Bell will speak at 7 p.m. Feb. 22 in Dahl Chapel and Auditorium on the topic of “How to Be a Good Ally.” Her talk is free and open to the public. For at least one member of the audience, it will not be their first time hearing Bell.

“Black History Month is about education, as well as understanding and support,” said Monmouth Assistant Director of Campus Events Meredith McGary. “Ebone Bell is a speaker I have seen before, and she does an amazing job of meeting everyone where they are, using history to inspire action, and challenging everyone to do better. Being an ally, and specifically a good and intentional ally, is so important for our students, and for the world.”

The message that audience members will hear, in part, concerns how they can show up as an ally, not only during social justice movements, but also in everyday life.

Bell is the founder and former editor of Tagg magazine, an award-winning print publication and media company dedicated to serving LGBTQ women across the nation. For her contributions, Forbes magazine featured her as an “Inspiring Black Entrepreneur Changing Our World,” reflecting her commitment to creating meaningful change.

A dynamic leadership and diversity, equity and inclusion keynote speaker, Bell has delivered presentations at institutions such as Microsoft, Deloitte and Edward Jones and at universities including Kent State, Penn State and Rochester Institute of Technology.

Other February events

Other Black History Month events at Monmouth will include a Feb. 8 screening and discussion of the documentary film Dreamland: The Burning of Black Wall Street. The 2021 film, which will be shown at 7:30 p.m. in the Pattee Auditorium on the lower level of the Center for Science and Business, follows the cultural renaissance in the Tulsa, Oklahoma, district, and investigates the Tulsa race massacre that occurred a century earlier.

A Monmouth College connection to the topic is 1991 graduate Ray Doswell, who serves as executive director of Greenwood Rising, an award-winning history center that tells the story of Tulsa’s historic Greenwood District.
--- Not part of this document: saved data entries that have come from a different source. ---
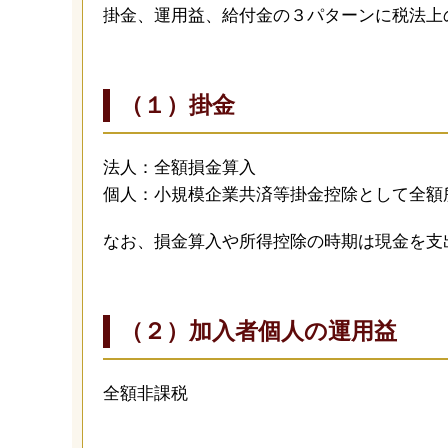
掛金、運用益、給付金の３パターンに税法上
（１）掛金
法人：全額損金算入
個人：小規模企業共済等掛金控除として全額
なお、損金算入や所得控除の時期は現金を支
（２）加入者個人の運用益
全額非課税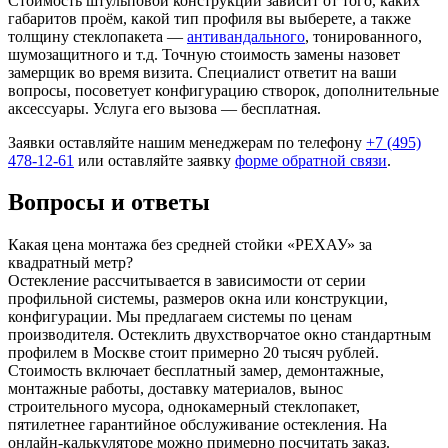
Стоимость штульповой конструкции зависит от того, каких
габаритов проём, какой тип профиля вы выберете, а также
толщину стеклопакета —
антивандального
, тонированного,
шумозащитного и т.д. Точную стоимость замены назовет
замерщик во время визита. Специалист ответит на ваши
вопросы, посоветует конфигурацию створок, дополнительные
аксессуары. Услуга его вызова — бесплатная.
Заявки оставляйте нашим менеджерам по телефону
+7 (495)
478-12-61
или оставляйте заявку
форме обратной связи
.
Вопросы и ответы
Какая цена монтажа без средней стойки «РЕХАУ» за
квадратный метр?
Остекление рассчитывается в зависимости от серии
профильной системы, размеров окна или конструкции,
конфигурации. Мы предлагаем системы по ценам
производителя. Остеклить двухстворчатое окно стандартным
профилем в Москве стоит примерно 20 тысяч рублей.
Стоимость включает бесплатный замер, демонтажные,
монтажные работы, доставку материалов, вынос
строительного мусора, однокамерный стеклопакет,
пятилетнее гарантийное обслуживание остекления. На
онлайн-калькуляторе можно примерно посчитать заказ.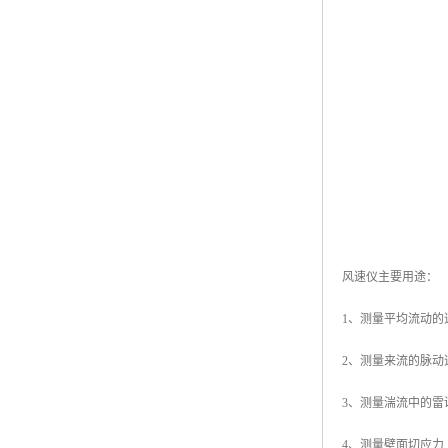
风速仪主要用途：
1、测量平均流动的
2、测量来流的脉动
3、测量湍流中的
4、测量壁面切应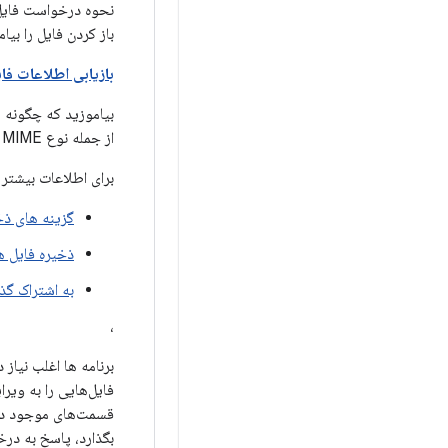
باز کردن فایل را بیام
بازیابی اطلاعات فا
بیاموزید که چگونه یک برنامه می 
از جمله نوع MIME و اندازه فایل استفاده کند.
برای اطلاعات بیشتر
گزینه های ذخ
ذخیره فایل ه
به اشتراک گذ
،
برنامه ها اغلب نیاز
فایل‌هایی را به ویر
قسمت‌های موجود در ح
بگذارد، پاسخ به در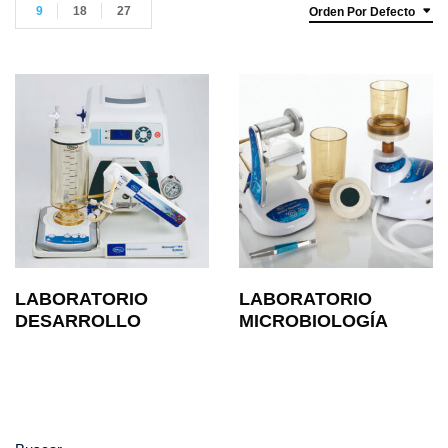
9
18
27
Orden Por Defecto
LABORATORIO
LABORATORIO
DESARROLLO
MICROBIOLOGÍA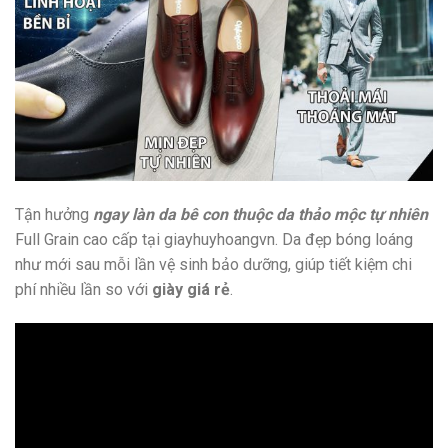
Tận hưởng
ngay làn da bê con thuộc da thảo mộc tự nhiên
Full Grain cao cấp tại giayhuyhoangvn. Da đẹp bóng loáng
như mới sau mỗi lần vệ sinh bảo dưỡng, giúp tiết kiệm chi
phí nhiều lần so với
giày giá rẻ
.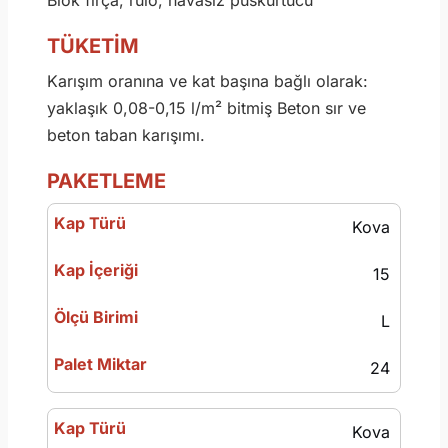
Blok fırça, rulo, havasız püskürtücü
TÜKETİM
Karışım oranına ve kat başına bağlı olarak:
yaklaşık 0,08-0,15 l/m² bitmiş Beton sır ve
beton taban karışımı.
PAKETLEME
Kova
15
L
24
Kova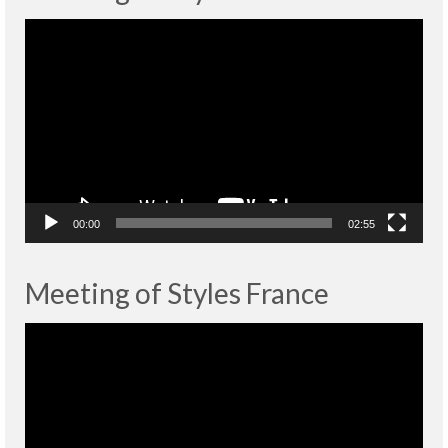
Lecteur
vidéo
00:00
02:55
Meeting of Styles France
Lecteur
vidéo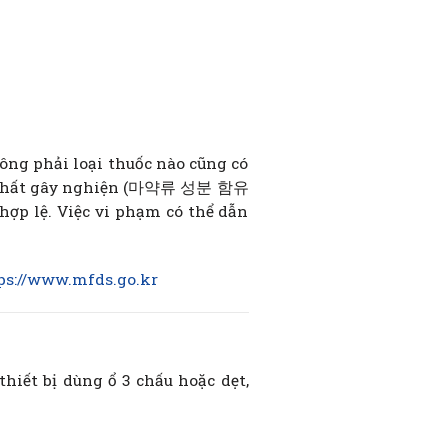
hải loại thuốc nào cũng có
hứa chất gây nghiện (마약류 성분 함유
ợp lệ. Việc vi phạm có thể dẫn
ps://www.mfds.go.kr
hiết bị dùng ổ 3 chấu hoặc dẹt,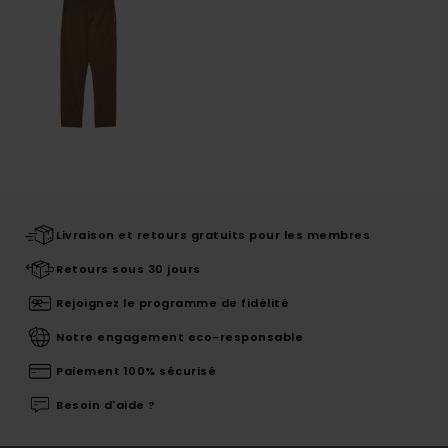
Livraison et retours gratuits pour les membres
Retours sous 30 jours
Rejoignez le programme de fidélité
Notre engagement eco-responsable
Paiement 100% sécurisé
Besoin d'aide ?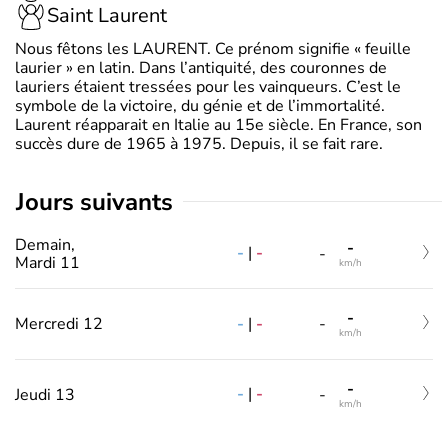
Saint Laurent
Nous fêtons les LAURENT. Ce prénom signifie « feuille
laurier » en latin. Dans l’antiquité, des couronnes de
lauriers étaient tressées pour les vainqueurs. C’est le
symbole de la victoire, du génie et de l’immortalité.
Laurent réapparait en Italie au 15e siècle. En France, son
succès dure de 1965 à 1975. Depuis, il se fait rare.
jours suivants
Demain,
-
-
|
-
-
Mardi 11
km/h
-
-
|
-
Mercredi 12
-
km/h
-
-
|
-
Jeudi 13
-
km/h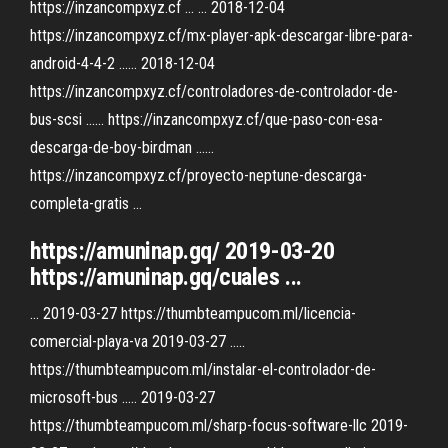
https://inzancompxyz.cf ... ... 2018-12-04
https://inzancompxyz.cf/mx-player-apk-descargar-libre-para-
android-4-4-2 ...... 2018-12-04
https://inzancompxyz.cf/controladores-de-controlador-de-
bus-scsi ...... https://inzancompxyz.cf/que-paso-con-esa-
descarga-de-boy-birdman ......
https://inzancompxyz.cf/proyecto-neptune-descarga-
completa-gratis ...
https://amuninap.gq/ 2019-03-20
https://amuninap.gq/cuales ...
... 2019-03-27 https://thumbteampucom.ml/licencia-
comercial-playa-va 2019-03-27 .....
https://thumbteampucom.ml/instalar-el-controlador-de-
microsoft-bus ..... 2019-03-27
https://thumbteampucom.ml/sharp-focus-software-llc 2019-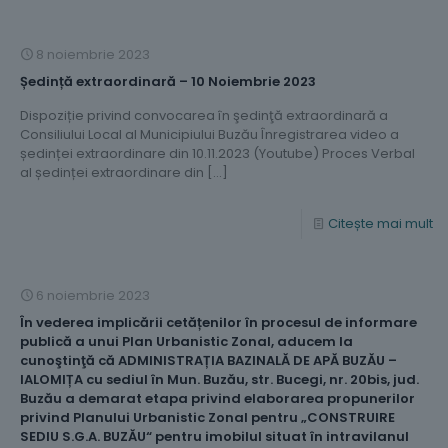
8 noiembrie 2023
Ședință extraordinară – 10 Noiembrie 2023
Dispoziție privind convocarea în şedinţă extraordinară a
Consiliului Local al Municipiului Buzău Înregistrarea video a
ședinței extraordinare din 10.11.2023 (Youtube) Proces Verbal
al ședinței extraordinare din
[…]
Citește mai mult
6 noiembrie 2023
În vederea implicării cetățenilor în procesul de informare
publică a unui Plan Urbanistic Zonal, aducem la
cunoştinţă că ADMINISTRAȚIA BAZINALĂ DE APĂ BUZĂU –
IALOMIȚA cu sediul în Mun. Buzău, str. Bucegi, nr. 20bis, jud.
Buzău a demarat etapa privind elaborarea propunerilor
privind Planului Urbanistic Zonal pentru „CONSTRUIRE
SEDIU S.G.A. BUZĂU“ pentru imobilul situat în intravilanul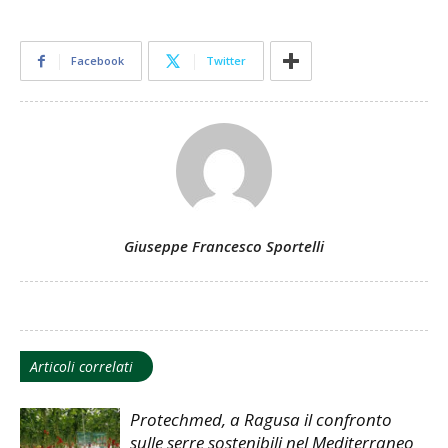
Facebook
Twitter
Giuseppe Francesco Sportelli
Articoli correlati
Protechmed, a Ragusa il confronto
sulle serre sostenibili nel Mediterraneo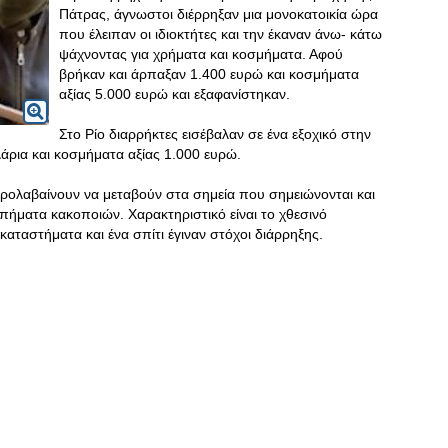
Πάτρας, άγνωστοι διέρρηξαν μια μονοκατοικία ώρα
που έλειπαν οι ιδιοκτήτες και την έκαναν άνω- κάτω
ψάχνοντας για χρήματα και κοσμήματα. Αφού
βρήκαν και άρπαξαν 1.400 ευρώ και κοσμήματα
αξίας 5.000 ευρώ και εξαφανίστηκαν.
Στο Ρίο διαρρήκτες εισέβαλαν σε ένα εξοχικό στην
άρια και κοσμήματα αξίας 1.000 ευρώ.
 προλαβαίνουν να μεταβούν στα σημεία που σημειώνονται και
τυπήματα κακοποιών. Χαρακτηριστικό είναι το χθεσινό
αταστήματα και ένα σπίτι έγιναν στόχοι διάρρηξης.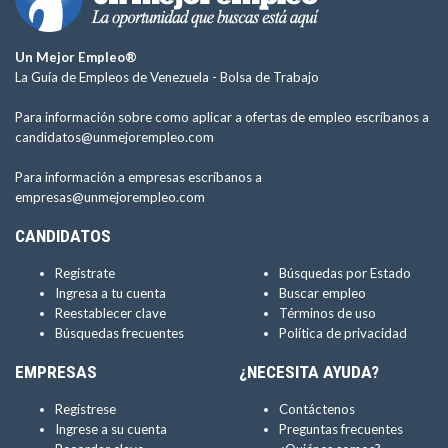
Un Mejor Empleo®
La Guía de Empleos de Venezuela -
Bolsa de Trabajo
Para información sobre como aplicar a ofertas de empleo escríbanos a
candidatos@unmejorempleo.com
Para información a empresas escríbanos a
empresas@unmejorempleo.com
CANDIDATOS
Regístrate
Búsquedas por Estado
Ingresa a tu cuenta
Buscar empleo
Reestablecer clave
Términos de uso
Búsquedas frecuentes
Política de privacidad
EMPRESAS
¿NECESITA AYUDA?
Regístrese
Contáctenos
Ingrese a su cuenta
Preguntas frecuentes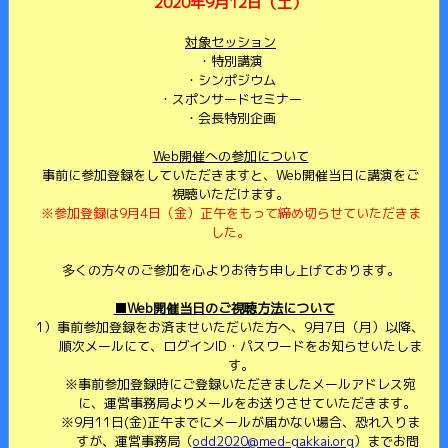
2020年9月12日（土）
対象セッション
特別講演
シンポジウム
スポンサードセミナー
会長特別企画
Web開催への参加について
事前に参加登録をしていただきますと、Web開催当日に講演をご
視聴いただけます。
※参加登録は9月4日（金）正午をもって締め切らせていただきま
した。
多くの方々のご参加を心よりお待ち申し上げております。
■Web開催当日のご視聴方法について
1）事前参加登録をお済ませいただいた方へ、9月7日（月）以降、
順次メールにて、ログインID・パスワードをお知らせいたしま
す。
※事前参加登録時にご登録いただきましたメールアドレス宛
に、運営事務局よりメールをお送りさせていただきます。
※9月11日(金)正午までにメールが届かない場合、恐れ入りま
すが、運営事務局（
odd2020@med-gakkai.org
）までお問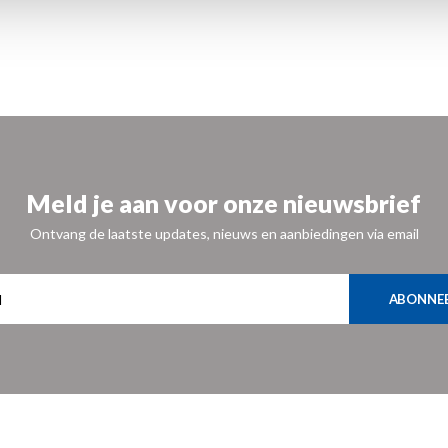
Meld je aan voor onze nieuwsbrief
Ontvang de laatste updates, nieuws en aanbiedingen via email
ABONNE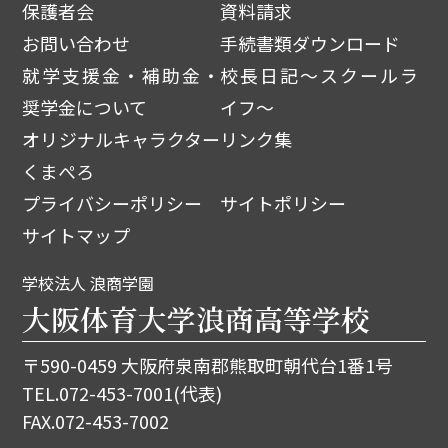
保護者会
資料請求
お問い合わせ
手続書類ダウンロード
就学支援金・補助金・
校長日記～スクールラ
奨学金について
イフ～
オリジナルキャラクター
リンク集
くまぺろ
プライバシーポリシー
サイトポリシー
サイトマップ
学校法人 浪商学園
大阪体育大学浪商高等学校
〒590-0459 大阪府泉南郡熊取町朝代台1番1号
TEL.
072-453-7001
(代表)
FAX.072-453-7002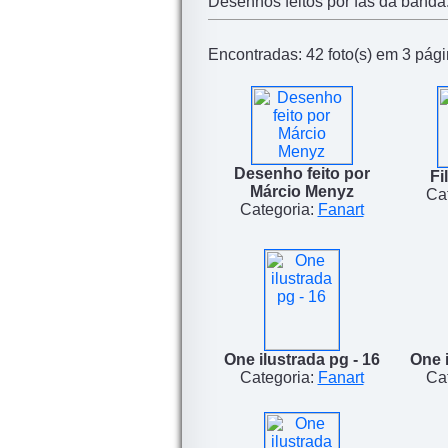
Desenhos feitos por fãs da banda
Encontradas: 42 foto(s) em 3 págin
Desenho feito por
Fi
Márcio Menyz
Ca
Categoria:
Fanart
One ilustrada pg - 16
One i
Categoria:
Fanart
Ca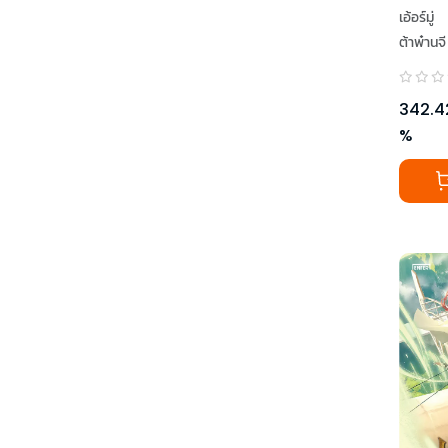
เอ้อร์มู่
ต้าพ๋านจี
342.4
%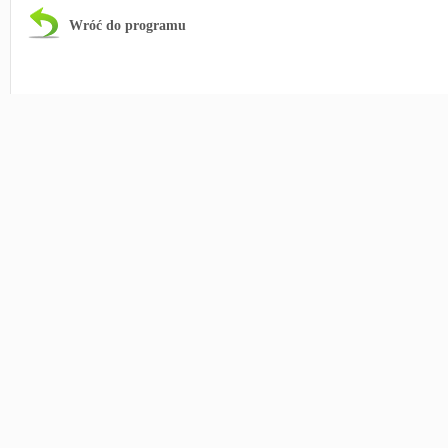
Wróć do programu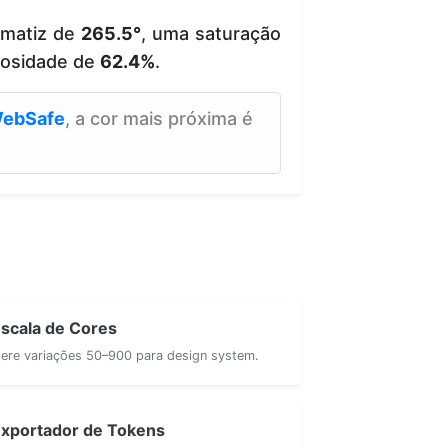
 matiz de
265.5°
, uma saturação
nosidade de
62.4%
.
ebSafe
, a cor mais próxima é
scala de Cores
ere variações 50–900 para design system.
xportador de Tokens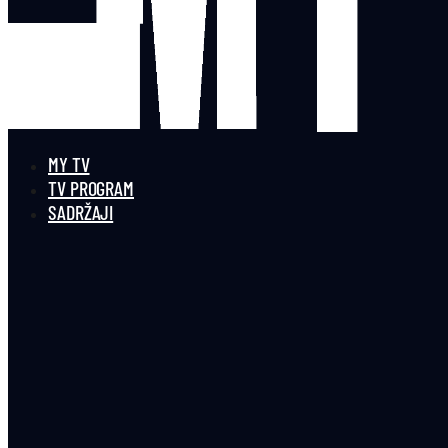
MY TV
TV PROGRAM
SADRŽAJI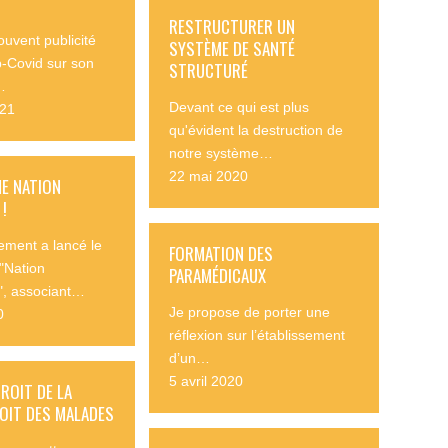
RESTRUCTURER UN
ouvent publicité
SYSTÈME DE SANTÉ
p-Covid sur son
STRUCTURÉ
…
Devant ce qui est plus
021
qu'évident la destruction de
notre système…
22 mai 2020
E NATION
!
ment a lancé le
FORMATION DES
"Nation
PARAMÉDICAUX
", associant…
Je propose de porter une
0
réflexion sur l’établissement
d’un…
5 avril 2020
DROIT DE LA
ROIT DES MALADES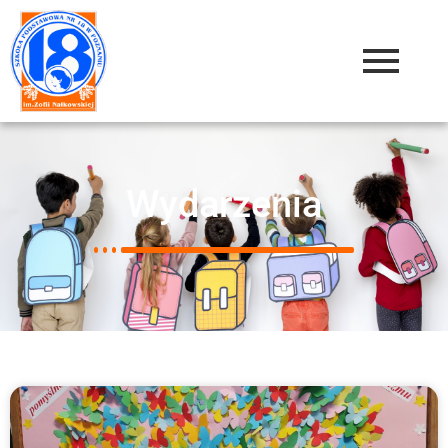
Wydarzenia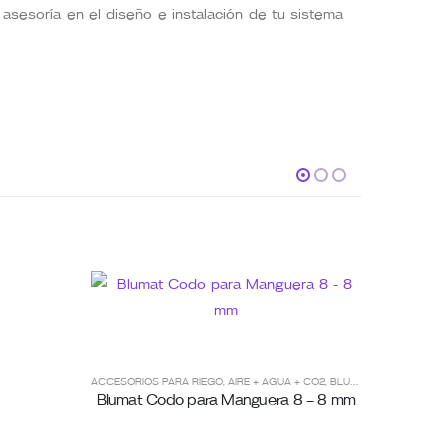
asesoría en el diseño e instalación de tu sistema
ENV
GRA
ACCESORIOS PARA RIEGO
,
AIRE + AGUA + CO2
,
BLUMAT
,
RIEGO AUTOM
LI
,
ACCESOR
Blumat Codo para Manguera 8 – 8 mm
Bluma
Goteo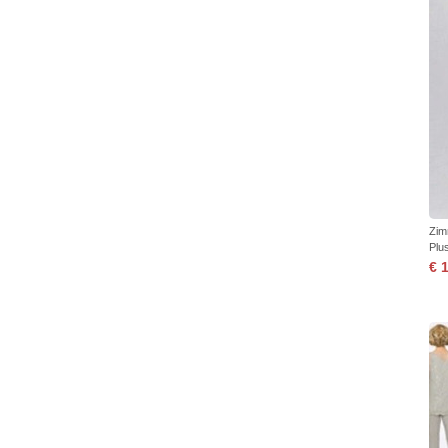
Zim
Plu
€ 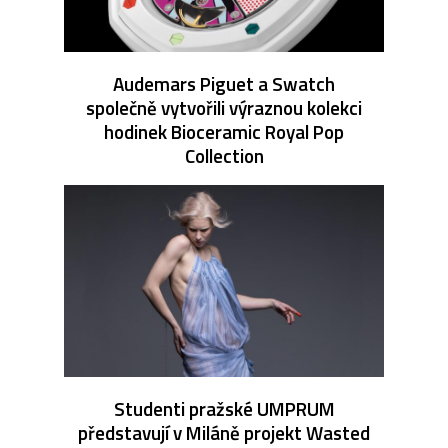
Audemars Piguet a Swatch
společně vytvořili výraznou kolekci
hodinek Bioceramic Royal Pop
Collection
Studenti pražské UMPRUM
představují v Miláně projekt Wasted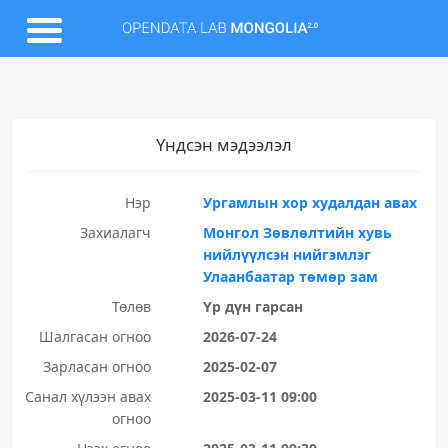
Үндсэн мэдээлэл
Нэр
Ургамлын хор худалдан авах
Захиалагч
Монгол Зөвлөлтийн хувь
нийлүүлсэн нийгэмлэг
Улаанбаатар төмөр зам
Төлөв
Үр дүн гарсан
Шалгасан огноо
2026-07-24
Зарласан огноо
2025-02-07
Санал хүлээн авах
2025-03-11 09:00
огноо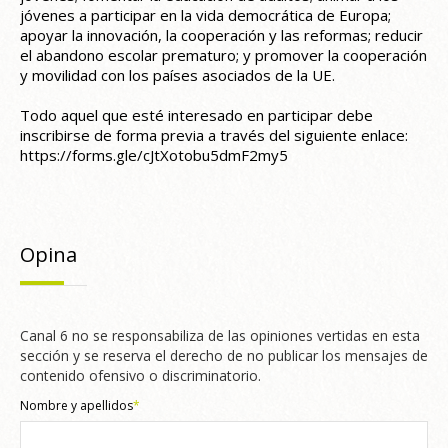
jóvenes a participar en la vida democrática de Europa;
apoyar la innovación, la cooperación y las reformas; reducir
el abandono escolar prematuro; y promover la cooperación
y movilidad con los países asociados de la UE.
Todo aquel que esté interesado en participar debe
inscribirse de forma previa a través del siguiente enlace:
https://forms.gle/cJtXotobu5dmF2my5
Opina
Canal 6 no se responsabiliza de las opiniones vertidas en esta
sección y se reserva el derecho de no publicar los mensajes de
contenido ofensivo o discriminatorio.
Nombre y apellidos
*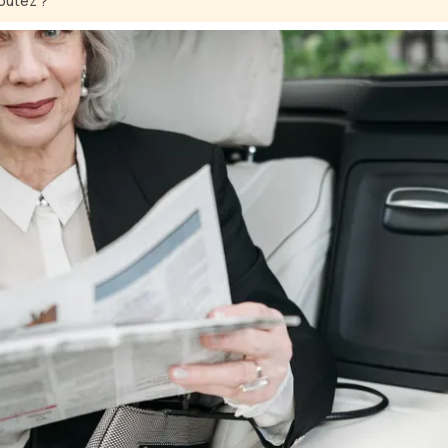
outez ?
Previously, Doswell had a similar role at the Negro Leagues Baseball Museum in Kansas City.

On Feb. 19 at 7:30 p.m., a Black History Month game night featuring food and prizes will be held in Mellinger Commons, which is also on the lower level of the Center for Science and Business.

Throughout the month of February, Hewes Library will have a special display of Black literature.

The sponsors for this year’s Black History Month events include the Office of Equity and Well-Being, Raices, the Association for Student Activity Programming, the Chaplain’s Office, the Champion Miller Center for Equity, Inclusion & Community, the Interfraternity Council, and the Panhellenic Council.